If you want to see Sabres games so bad, then breakdown and buy the Center Ice Pkg. Believe me it's worth the money and you pay in 4 monthly installments on your bill. I wouldn't be without it.


----------



## wilbur_the_goose (Aug 16, 2006)

NHL Center Ice is a wonderful package. Lots of Canadian TV coverage, including the BEST - Hockey Night in Canada. It's worth it just to see Don Cherry!


----------



## indysatelliteguy (Sep 30, 2006)

if you think about it... 
12 bucks a month x the entire hockey season to watch one friggin team's games is nothing compared to paying approx 20/month (in less convenient payments) for the absolutely kick-butt Center Ice package.

I used to work in a dept funded by D* which calls existing customers and upgrades them to having this "sports pack". My own opinion is it is good for anyone who generally enjoys various sporting events (nothing pro and nothing Div 1A college)
It's also a good buy to upgrade to Premier in general and get the DVR fee waived.

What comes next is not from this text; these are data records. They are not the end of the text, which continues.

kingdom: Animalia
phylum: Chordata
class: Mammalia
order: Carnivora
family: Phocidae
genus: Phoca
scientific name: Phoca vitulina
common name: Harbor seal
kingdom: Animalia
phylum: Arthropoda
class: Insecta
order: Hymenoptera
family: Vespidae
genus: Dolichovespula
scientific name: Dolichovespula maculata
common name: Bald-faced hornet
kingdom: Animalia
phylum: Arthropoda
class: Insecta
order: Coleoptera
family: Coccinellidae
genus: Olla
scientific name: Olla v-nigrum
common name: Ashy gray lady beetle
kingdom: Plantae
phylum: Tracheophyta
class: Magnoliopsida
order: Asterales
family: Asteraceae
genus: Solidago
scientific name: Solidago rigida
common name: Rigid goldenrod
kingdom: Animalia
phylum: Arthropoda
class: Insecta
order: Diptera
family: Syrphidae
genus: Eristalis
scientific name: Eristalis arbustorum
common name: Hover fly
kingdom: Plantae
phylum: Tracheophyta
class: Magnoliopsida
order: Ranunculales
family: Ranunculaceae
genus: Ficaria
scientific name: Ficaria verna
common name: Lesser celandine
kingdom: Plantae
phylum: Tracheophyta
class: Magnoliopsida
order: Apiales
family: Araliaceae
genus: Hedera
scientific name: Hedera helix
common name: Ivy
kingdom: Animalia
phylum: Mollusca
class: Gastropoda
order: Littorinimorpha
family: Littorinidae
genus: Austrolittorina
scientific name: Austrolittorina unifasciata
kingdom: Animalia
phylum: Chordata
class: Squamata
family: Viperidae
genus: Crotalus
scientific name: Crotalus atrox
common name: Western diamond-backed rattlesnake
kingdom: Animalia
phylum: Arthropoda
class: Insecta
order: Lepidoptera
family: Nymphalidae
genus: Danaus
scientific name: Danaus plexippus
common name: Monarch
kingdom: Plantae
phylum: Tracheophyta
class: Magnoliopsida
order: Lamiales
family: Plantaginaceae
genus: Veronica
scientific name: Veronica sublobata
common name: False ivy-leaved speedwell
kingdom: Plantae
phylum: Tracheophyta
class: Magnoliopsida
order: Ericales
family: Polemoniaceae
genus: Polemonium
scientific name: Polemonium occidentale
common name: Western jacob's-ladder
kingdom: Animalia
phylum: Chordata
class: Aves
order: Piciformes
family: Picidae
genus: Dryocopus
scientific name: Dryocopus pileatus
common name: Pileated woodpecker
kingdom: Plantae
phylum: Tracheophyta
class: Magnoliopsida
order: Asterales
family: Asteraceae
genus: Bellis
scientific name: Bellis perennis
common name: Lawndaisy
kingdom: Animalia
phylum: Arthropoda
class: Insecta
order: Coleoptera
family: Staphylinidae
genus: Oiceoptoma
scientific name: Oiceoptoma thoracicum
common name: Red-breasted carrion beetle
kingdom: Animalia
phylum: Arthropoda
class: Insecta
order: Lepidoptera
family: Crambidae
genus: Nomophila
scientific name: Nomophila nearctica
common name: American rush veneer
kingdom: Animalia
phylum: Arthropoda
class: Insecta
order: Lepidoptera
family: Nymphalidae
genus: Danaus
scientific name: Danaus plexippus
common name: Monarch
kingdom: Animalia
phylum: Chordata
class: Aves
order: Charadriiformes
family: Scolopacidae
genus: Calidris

fair warning for anyone with D* looking to get more pro games: Buy the package which is associated with that sport, not the sports pack (unless your sport is arena football or girls college basketball)


----------



## TheRatPatrol (Oct 1, 2003)

indysatelliteguy said:


> (unless your sport is arena football or girls college basketball)


Or college hockey.


----------



## colavsfaninnwia (Jan 25, 2006)

theratpatrol said:


> Or college hockey.


I will second that. Especially come conference tourney time.


----------